Editorial: Farewell to LIPs

The twin labels of inefficiency and ineffectiveness are perennially attached to Duke Student Government, in many cases with good reason. Fractious leadership, uncertain priorities and long meetings with few results have long characterized undergraduate governance, with the exception of a few projects each year. By eliminating legislative individual projects this year, DSG has finally taken a structural step in the right direction.

LIPs did have a legitimate, if small role in serving the undergraduate student body. Under the old system, in which each of DSG's 50 legislators needed to identify a project she would accomplish during her term, members of the legislature would identify and sometimes fix a couple problems each year. Music piped into the weight room of Wilson Recreation Center was just one example of a successful project.
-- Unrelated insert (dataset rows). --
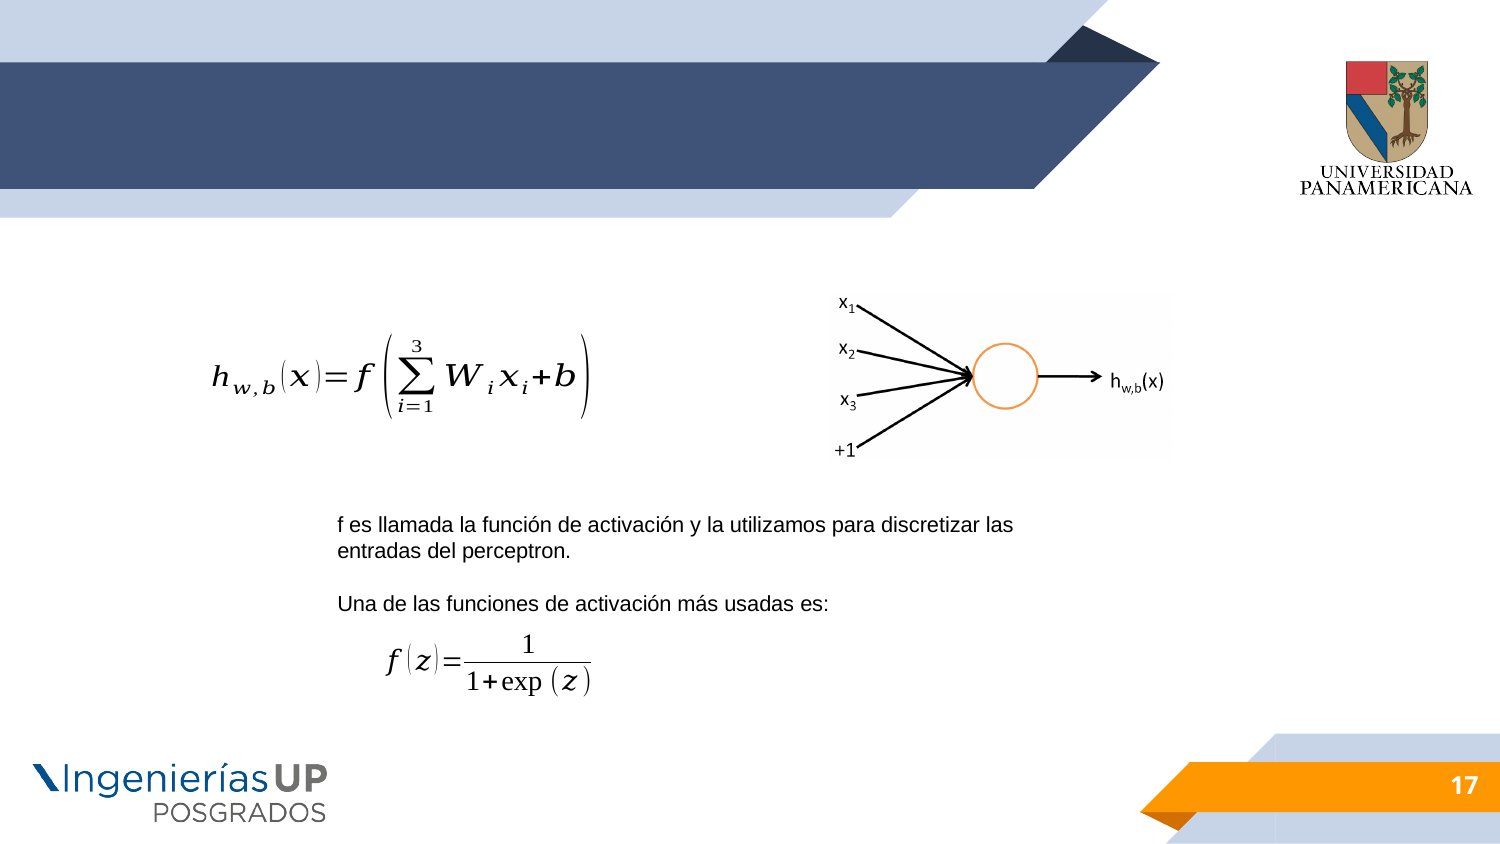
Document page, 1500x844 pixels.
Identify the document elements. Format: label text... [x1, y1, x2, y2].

picture [1286, 44, 1490, 210]
picture [827, 291, 1174, 463]
slide_number 17 [1249, 760, 1494, 813]
picture [15, 737, 344, 844]
text_box f es llamada la función de activación y la utilizamos para discretizar las entradas del perceptron. Una de las funciones de activación más usadas es: [322, 503, 1053, 623]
Far more often than not, however, LIPs would become a vehicle for increased inefficiency. Legislators would routinely propose ideas that had been tried and failed, that lacked any sense of feasability or were just a cover to hide a lack of productivity. In just one uninformed example, legislators have proposed overhauls of Curriculum 2000 before the system had been in place for very long. Even those projects that showed promise could easily drown in a sea of poor ideas because there were too few people in DSG leadership to oversee or advise on 50 individual projects.

By contrast, this year's plan to center initiatives around DSG committees makes far more sense. Recent history has shown that student government--with no hard power of its own--works best when experienced DSG leaders, backed by a group of enthusiastic students, researches a few issues thoroughly and then strongly lobbies or works with the administration.

Choosing just a few issues will allow DSG to focus on what is really important, make more concrete progress and earn back student respect. In particular, the student government's efforts on financial aid have served as a model, as informed arguments and follow-up statements have led to change. For those few smaller projects that still need individual attention each year, DSG leaders have said that legislators can still choose a LIP spring semester. Hopefully this will ensure legislative responsiveness, but eliminating LIPs for everyone still carries a very real danger--that the committees will be ineffective and very little will get done.

There is no excuse for legislators not serving their constituents, and DSG leaders will need to work harder than ever this year to guide major policy initiatives. For now, however, student government is off to one of its most promising years in some time.